UNSIGNED EDITORIAL
St. Paul Pioneer Press © September 26, 2006
Minnesota doesn’t have a death penalty and, for various moral, ethical and economic reasons, we want to keep it that way. But along comes Alfonso Rodriguez Jr., the repeat sex offender dealt a death sentence Friday by a federal jury in Fargo for abducting and killing Dru Sjodin, and the circumstances and backstory had people on both sides of the debate staking claims to this case.
It’s easy to see the perfect storm of circumstance that, unlike the 120 other murders committed in Minnesota in 2003, rekindled the capital punishment talk. It started with the abduction of a beautiful college student during Thanksgiving week from a mall parking lot (“it could have been anyone”), the mystery of where she was and who took her, the massive search, the arrest of a Level 3 sex offender released just months earlier after spending 23 years in prison for attempting to abduct a woman from a sidewalk in Crookston. Rodriguez had previously served prison time for a 1974 sexual assault and was on probation for that crime when he tried to abduct the Crookston woman.
Rodriguez still had the marks of handcuffs around his wrists when Gov. Pawlenty called on the Minnesota legislature to pass a death penalty bill.
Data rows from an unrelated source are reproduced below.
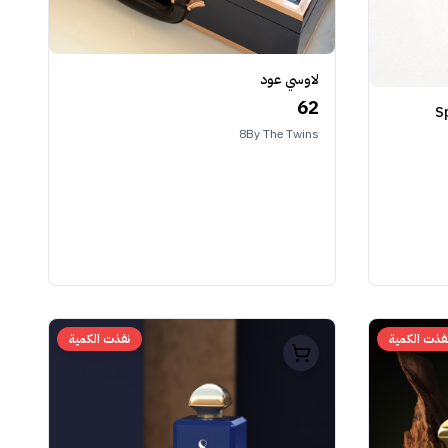
لاوسي عود
62
S
8By The Twins
فذت الكمية
نفذت الكمية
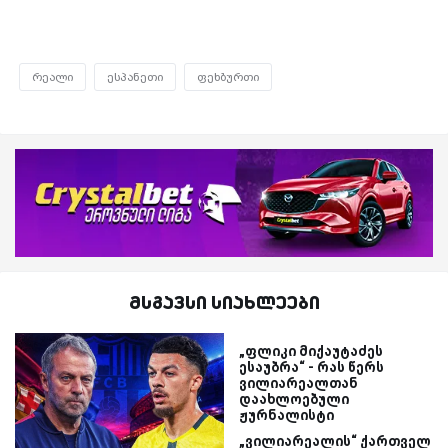
რეალი
ესპანეთი
ფეხბურთი
მსგავსი სიახლეები
„ფლიკი მიქაუტაძეს
ესაუბრა“ - რას წერს
ვილიარეალთან
დაახლოებული
ჟურნალისტი
„ვილიარეალის“ ქართველ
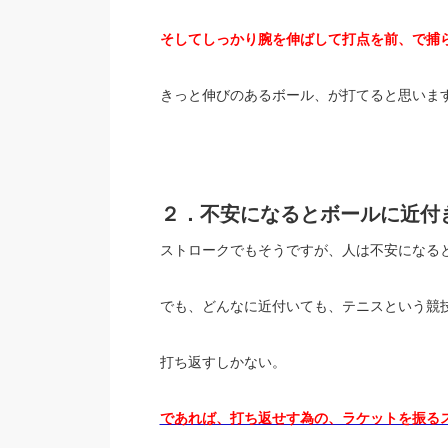
そしてしっかり腕を伸ばして打点を前、で捕
きっと伸びのあるボール、が打てると思いま
２．不安になるとボールに近付
ストロークでもそうですが、人は不安になる
でも、どんなに近付いても、テニスという競
打ち返すしかない。
であれば、打ち返せす為の、ラケットを振る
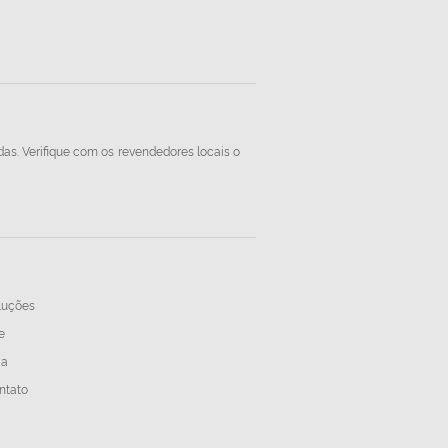
das. Verifique com os revendedores locais o
luções
e
ja
ntato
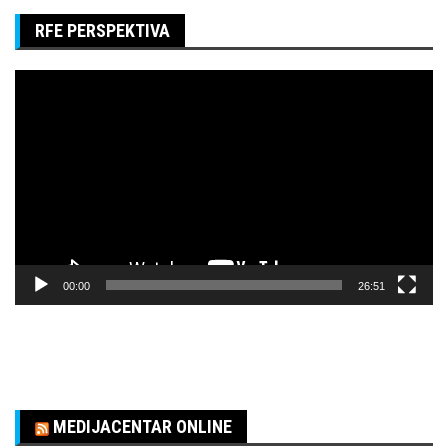
RFE PERSPEKTIVA
Pregledač
video
zapisa
00:00
26:51
MEDIJACENTAR ONLINE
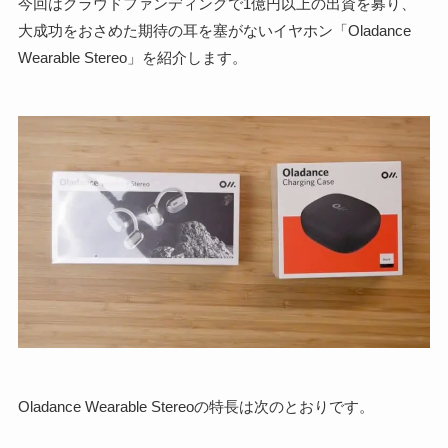
今回はクラウドファンディングで1億円以上の出資を募り、
大成功をおさめた期待の耳を塞がないイヤホン「Oladance
Wearable Stereo」を紹介します。
Oladance Wearable Stereoの特長は次のとおりです。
We’ve since heard, largely through trial testimony on his behalf, of Rodriguez’s abuse as a child, of the poverty and racism that shaped his life and of the possible brain damage he suffered by growing up around farm chemicals. Human stories illustrate our views, and our reactions to these stories are natural springboards to debating, marketing and politicizing larger issues, but they shouldn’t camouflage our true motives.
Nobody wanted to ever see Alfonso Rodriguez Jr. on the street again, and the guilty verdict in his murder trial – even without the death sentence – ensured we wouldn’t. But if you believe in the merits and virtues of an eye-for-an-eye judicial and penal system, if you feel safer knowing Minnesota puts its convicted murderers to death, your activism shouldn’t hinge on the abduction and murder of a 22-year-old college student any more than it should on news of a drug dealer gunned down by a rival. Stripped of sensationalism, our higher principles should be able to stand on their own legs.
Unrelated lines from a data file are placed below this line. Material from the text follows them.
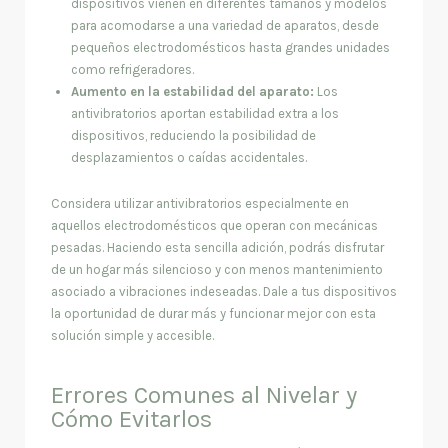
dispositivos vienen en diferentes tamaños y modelos
para acomodarse a una variedad de aparatos, desde
pequeños electrodomésticos hasta grandes unidades
como refrigeradores.
Aumento en la estabilidad del aparato:
Los
antivibratorios aportan estabilidad extra a los
dispositivos, reduciendo la posibilidad de
desplazamientos o caídas accidentales.
Considera utilizar antivibratorios especialmente en
aquellos electrodomésticos que operan con mecánicas
pesadas. Haciendo esta sencilla adición, podrás disfrutar
de un hogar más silencioso y con menos mantenimiento
asociado a vibraciones indeseadas. Dale a tus dispositivos
la oportunidad de durar más y funcionar mejor con esta
solución simple y accesible.
Errores Comunes al Nivelar y
Cómo Evitarlos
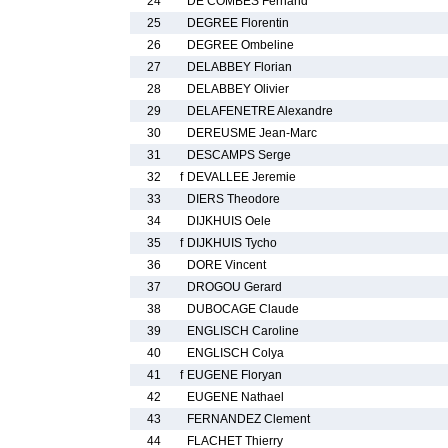
24
DE COMBES Fernand
25
DEGREE Florentin
26
DEGREE Ombeline
27
DELABBEY Florian
28
DELABBEY Olivier
29
DELAFENETRE Alexandre
30
DEREUSME Jean-Marc
31
DESCAMPS Serge
32
f
DEVALLEE Jeremie
33
DIERS Theodore
34
DIJKHUIS Oele
35
f
DIJKHUIS Tycho
36
DORE Vincent
37
DROGOU Gerard
38
DUBOCAGE Claude
39
ENGLISCH Caroline
40
ENGLISCH Colya
41
f
EUGENE Floryan
42
EUGENE Nathael
43
FERNANDEZ Clement
44
FLACHET Thierry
We believe individual states have the right to embrace capital punishment – Wisconsin voters are deciding in November whether to make their state the 39th in the nation to have a death penalty. But we don’t believe the State of Minnesota should be in the business of state-sponsored killing.
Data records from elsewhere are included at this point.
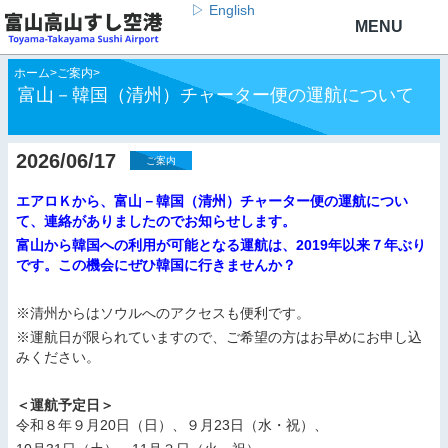
▷ English
ホーム
>
ご案内
>
富山－韓国（清州）チャーター便の運航について
2026/06/17
ご案内
エアロＫから、富山－韓国（清州）チャーター便の運航につい
て、連絡がありましたのでお知らせします。
富山から韓国への利用が可能となる運航は、2019年以来７年ぶり
です。この機会にぜひ韓国に行きませんか？
※清州からはソウルへのアクセスも便利です。
※運航日が限られていますので、ご希望の方はお早めにお申し込
みください。
＜運航予定日＞
令和８年９月20日（日）、９月23日（水・祝）、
While a Gallup poll in May found 65 percent of Americans favor the concept of the death penalty even if it were proven capital punishment didn’t deter crime, 91 percent of Americans also believe innocent people have been sentenced to death. How do we, as individuals, rationalize and reconcile these conflicting beliefs?
The truth is, states sometimes kill the wrong person. Since the 1970s, according to the United States Department of Justice, more than 120 death row inmates have been exonerated of their capital crimes, and evidence has exonerated many others after their executions. That, alone, is enough to sway our view. Rodriguez’s guilt isn’t in question, but again, our convictions stand upon higher ground than any single case. If we, as a society, are morally opposed to murder, the blessing of a governor or president doesn’t absolve us of that moral standard. There are egregious racial disparities inherent in our judicial system – 98 percent of district attorneys in death penalty states are white, and blacks make up 42 percent of death row inmates.
From trial to execution, there are enormous costs associated with every death penalty case. In North Carolina, Duke University found it costs $2.16 million more to execute someone than to imprison him for life. According to the Palm Beach Post newspaper, Florida taxpayers spend $51 million every year to enforce the death penalty over the costs sentencing those same people to life without parole.
Also, a vast majority of the nation’s criminologists reject the notion that the threat of capital punishment deters people from murder. Many advocates for murder victims’ families say life sentences without the possibility of parole make the families feel safer and give them better senses of closure than waiting the 10 or 15 years, or longer, to wind through the appeals process of a death sentence. These findings and others can be found on the Web site for the Death Penalty Information Center (deathpenaltyinfo.org).
We’ll close with this, from “A Culture of Life and the Penalty of Death,” developed by the Committee on Domestic Policy of the United States Conference of Catholic Bishops:
“Some ask whether those who commit the most heinous crimes or who are found guilty of repeated violence constitute the ‘rare’ occasions when the death penalty is appropriate. According to The Gospel of Life, the existence of a ‘rare’ occasion when the death penalty may be used is not determined by the gravity of the crime but by whether ‘it would not be possible otherwise to defend society.’ No matter how heinous the crime, if society can protect itself without ending a human life, it should do so.”